HCA DSS: The Human Cell Atlas Data Storage System

This repository maintains a prototype for the data storage system of the Human Cell Atlas. We use this Google Drive folder for design docs and meeting notes, and this Zenhub board to track our GitHub work.

Overview

The DSS is a replicated data storage system designed for hosting large sets of scientific experimental data on Amazon S3 and Google Storage. The DSS exposes an API for interacting with the data and is built using Chalice, API Gateway and AWS Lambda. The API also implements Step Functions to orchestrate Lambdas for long-running tasks such as large file writes. You can find the API documentation and give it a try here.

DSS API

The DSS API uses Swagger to define the API specification according to the OpenAPI 2.0 specification. Connexion is used to map the API specification to its implementation in Python.

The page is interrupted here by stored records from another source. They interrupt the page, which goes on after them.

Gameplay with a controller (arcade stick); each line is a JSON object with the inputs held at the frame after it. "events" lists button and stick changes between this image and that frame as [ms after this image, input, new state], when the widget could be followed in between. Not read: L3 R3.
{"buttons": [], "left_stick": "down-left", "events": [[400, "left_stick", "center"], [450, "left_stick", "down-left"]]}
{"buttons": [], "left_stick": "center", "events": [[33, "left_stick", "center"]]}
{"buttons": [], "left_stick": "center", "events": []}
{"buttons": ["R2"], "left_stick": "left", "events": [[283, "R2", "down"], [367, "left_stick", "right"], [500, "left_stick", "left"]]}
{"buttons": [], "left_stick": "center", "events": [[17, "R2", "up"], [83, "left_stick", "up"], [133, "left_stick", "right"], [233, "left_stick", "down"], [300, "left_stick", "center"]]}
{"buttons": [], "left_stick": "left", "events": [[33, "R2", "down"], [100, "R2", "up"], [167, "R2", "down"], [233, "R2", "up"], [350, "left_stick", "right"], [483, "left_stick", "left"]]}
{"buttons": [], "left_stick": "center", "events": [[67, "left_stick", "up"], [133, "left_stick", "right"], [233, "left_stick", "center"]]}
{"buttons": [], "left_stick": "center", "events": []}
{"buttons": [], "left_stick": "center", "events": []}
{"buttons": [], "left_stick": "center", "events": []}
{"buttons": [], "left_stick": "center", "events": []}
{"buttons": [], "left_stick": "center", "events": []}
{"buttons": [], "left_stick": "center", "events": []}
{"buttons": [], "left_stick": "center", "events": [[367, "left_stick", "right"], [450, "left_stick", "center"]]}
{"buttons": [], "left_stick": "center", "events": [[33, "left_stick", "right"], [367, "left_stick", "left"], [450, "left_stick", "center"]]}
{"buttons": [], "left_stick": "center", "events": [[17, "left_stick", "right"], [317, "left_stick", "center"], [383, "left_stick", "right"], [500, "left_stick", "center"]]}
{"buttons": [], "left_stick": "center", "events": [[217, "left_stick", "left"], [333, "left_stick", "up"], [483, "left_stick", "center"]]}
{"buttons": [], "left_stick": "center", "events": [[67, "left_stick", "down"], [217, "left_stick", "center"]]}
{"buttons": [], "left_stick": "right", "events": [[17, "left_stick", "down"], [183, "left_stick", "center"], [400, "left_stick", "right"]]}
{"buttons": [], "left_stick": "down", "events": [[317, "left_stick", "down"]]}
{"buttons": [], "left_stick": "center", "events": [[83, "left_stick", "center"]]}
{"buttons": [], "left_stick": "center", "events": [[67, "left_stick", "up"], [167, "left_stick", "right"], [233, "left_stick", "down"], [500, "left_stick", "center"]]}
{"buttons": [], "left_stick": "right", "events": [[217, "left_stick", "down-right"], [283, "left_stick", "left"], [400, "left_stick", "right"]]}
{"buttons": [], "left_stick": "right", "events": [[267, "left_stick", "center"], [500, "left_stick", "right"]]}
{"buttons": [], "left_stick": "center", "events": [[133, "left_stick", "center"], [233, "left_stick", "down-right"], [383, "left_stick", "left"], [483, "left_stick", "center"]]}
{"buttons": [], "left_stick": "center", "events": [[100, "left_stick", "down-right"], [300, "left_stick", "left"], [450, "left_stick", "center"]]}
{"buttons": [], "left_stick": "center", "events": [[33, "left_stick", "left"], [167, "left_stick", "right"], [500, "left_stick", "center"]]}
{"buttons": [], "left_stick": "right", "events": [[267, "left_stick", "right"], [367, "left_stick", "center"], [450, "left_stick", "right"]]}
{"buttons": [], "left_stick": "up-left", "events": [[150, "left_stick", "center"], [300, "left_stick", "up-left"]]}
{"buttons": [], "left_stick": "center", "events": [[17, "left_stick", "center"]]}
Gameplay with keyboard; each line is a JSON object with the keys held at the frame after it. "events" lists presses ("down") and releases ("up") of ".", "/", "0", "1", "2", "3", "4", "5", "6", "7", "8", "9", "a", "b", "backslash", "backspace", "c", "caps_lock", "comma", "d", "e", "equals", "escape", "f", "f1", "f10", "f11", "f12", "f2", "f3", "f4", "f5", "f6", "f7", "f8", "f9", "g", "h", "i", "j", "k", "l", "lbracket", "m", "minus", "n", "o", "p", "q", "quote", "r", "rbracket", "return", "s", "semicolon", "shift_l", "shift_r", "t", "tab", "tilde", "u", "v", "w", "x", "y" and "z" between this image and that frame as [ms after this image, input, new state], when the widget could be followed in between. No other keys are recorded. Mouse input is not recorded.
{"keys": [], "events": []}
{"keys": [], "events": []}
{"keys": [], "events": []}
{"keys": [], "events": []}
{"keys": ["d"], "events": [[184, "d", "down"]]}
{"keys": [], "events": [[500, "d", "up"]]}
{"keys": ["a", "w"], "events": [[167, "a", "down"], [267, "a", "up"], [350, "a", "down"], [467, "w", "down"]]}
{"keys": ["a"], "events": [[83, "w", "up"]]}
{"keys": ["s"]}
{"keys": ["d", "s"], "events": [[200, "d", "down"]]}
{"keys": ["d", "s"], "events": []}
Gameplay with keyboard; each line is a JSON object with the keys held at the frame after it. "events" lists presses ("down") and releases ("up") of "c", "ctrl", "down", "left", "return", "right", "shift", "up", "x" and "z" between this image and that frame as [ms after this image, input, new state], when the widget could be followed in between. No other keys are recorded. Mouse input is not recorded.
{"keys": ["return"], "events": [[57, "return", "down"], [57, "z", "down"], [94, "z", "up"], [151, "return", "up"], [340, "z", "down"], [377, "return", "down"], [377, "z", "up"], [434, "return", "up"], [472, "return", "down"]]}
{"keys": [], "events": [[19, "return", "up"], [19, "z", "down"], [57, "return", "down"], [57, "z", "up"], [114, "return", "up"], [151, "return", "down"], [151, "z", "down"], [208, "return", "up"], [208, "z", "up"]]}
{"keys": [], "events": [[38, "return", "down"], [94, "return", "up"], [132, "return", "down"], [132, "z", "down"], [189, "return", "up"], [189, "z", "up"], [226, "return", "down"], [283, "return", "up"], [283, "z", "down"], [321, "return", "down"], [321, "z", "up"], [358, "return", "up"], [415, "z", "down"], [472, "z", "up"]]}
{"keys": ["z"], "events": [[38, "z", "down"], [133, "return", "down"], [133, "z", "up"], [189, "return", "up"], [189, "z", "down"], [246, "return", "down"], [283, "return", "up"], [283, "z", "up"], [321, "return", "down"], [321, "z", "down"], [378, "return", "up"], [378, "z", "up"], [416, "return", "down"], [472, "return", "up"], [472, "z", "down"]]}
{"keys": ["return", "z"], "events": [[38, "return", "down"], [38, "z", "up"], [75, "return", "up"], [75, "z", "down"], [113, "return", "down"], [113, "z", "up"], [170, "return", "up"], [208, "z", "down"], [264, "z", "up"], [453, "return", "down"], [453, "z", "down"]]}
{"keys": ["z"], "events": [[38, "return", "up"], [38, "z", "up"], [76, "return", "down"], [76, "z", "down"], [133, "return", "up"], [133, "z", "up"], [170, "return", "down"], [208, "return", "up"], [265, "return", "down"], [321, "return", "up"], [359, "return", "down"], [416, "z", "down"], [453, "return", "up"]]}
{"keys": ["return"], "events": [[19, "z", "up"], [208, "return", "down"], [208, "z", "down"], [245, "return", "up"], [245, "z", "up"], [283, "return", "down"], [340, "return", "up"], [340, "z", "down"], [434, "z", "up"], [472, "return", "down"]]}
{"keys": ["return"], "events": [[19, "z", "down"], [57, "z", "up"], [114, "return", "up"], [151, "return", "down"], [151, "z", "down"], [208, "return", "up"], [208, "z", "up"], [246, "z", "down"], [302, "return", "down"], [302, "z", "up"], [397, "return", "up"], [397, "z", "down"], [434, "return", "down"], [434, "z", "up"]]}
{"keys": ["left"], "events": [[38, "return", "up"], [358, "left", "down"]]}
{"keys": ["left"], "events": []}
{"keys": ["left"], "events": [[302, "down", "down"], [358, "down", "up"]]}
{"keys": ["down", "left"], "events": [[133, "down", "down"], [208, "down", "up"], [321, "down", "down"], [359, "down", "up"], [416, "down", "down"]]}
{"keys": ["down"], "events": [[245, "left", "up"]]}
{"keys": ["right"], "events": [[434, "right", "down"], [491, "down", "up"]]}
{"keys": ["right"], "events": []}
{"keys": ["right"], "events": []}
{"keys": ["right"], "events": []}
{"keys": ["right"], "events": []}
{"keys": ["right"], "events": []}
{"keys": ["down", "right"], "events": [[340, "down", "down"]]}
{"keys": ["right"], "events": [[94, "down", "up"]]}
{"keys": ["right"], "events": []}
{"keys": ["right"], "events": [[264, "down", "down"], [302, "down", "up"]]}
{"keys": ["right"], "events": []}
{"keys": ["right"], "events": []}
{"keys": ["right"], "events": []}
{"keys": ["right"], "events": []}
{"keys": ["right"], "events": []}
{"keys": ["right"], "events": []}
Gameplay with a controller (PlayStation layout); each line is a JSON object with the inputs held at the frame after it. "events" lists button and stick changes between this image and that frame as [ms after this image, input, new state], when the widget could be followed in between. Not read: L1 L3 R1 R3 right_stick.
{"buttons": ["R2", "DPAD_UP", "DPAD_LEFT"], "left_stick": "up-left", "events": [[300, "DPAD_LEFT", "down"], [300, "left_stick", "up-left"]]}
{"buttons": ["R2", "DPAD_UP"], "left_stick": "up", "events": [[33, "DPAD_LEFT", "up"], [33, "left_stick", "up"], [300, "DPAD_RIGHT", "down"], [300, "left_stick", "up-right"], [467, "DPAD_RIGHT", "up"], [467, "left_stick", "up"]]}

You can use the Swagger Editor to review and edit the API specification. When the API is live, the spec is also available at /v1/swagger.json.

Getting Started

In this section, you'll configure and deploy a local API server and your own suite of cloud services to run a development version of the DSS.

Install Dependencies

The DSS requires Python 3.6 to run.

Clone the repo and install dependencies:

git clone [email protected]:HumanCellAtlas/data-store.git
cd data-store
pip install -r requirements-dev.txt

Configuration

The DSS is configured via environment variables. The required environment variables and their default values are defined in the file environment. To customize the values of these environment variables:

Copy environment.local.example to environment.local
Edit environment.local to add custom entries that override the default values in environment

Run source environment now and whenever these environment files are modified.

The full list of configurable environment variables and their descriptions are documented here.

Configure AWS

Follow this tutorial to install the AWS command line utility and configure your AWS access credentials.
Create an S3 bucket that you want DSS to use and in environment.local, set the environment variable DSS_S3_BUCKET to the name of that bucket. Make sure the bucket region is consistent with AWS_DEFAULT_REGION in environment.local.
Repeat the previous step for
- DSS_S3_CHECKOUT_BUCKET
- DSS_S3_CHECKOUT_BUCKET_TEST
If you wish to run the unit tests, you must create two more S3 buckets, one for test data and another for test fixtures, and set the environment variables DSS_S3_BUCKET_TEST and DSS_S3_BUCKET_TEST_FIXTURES to the names of those buckets.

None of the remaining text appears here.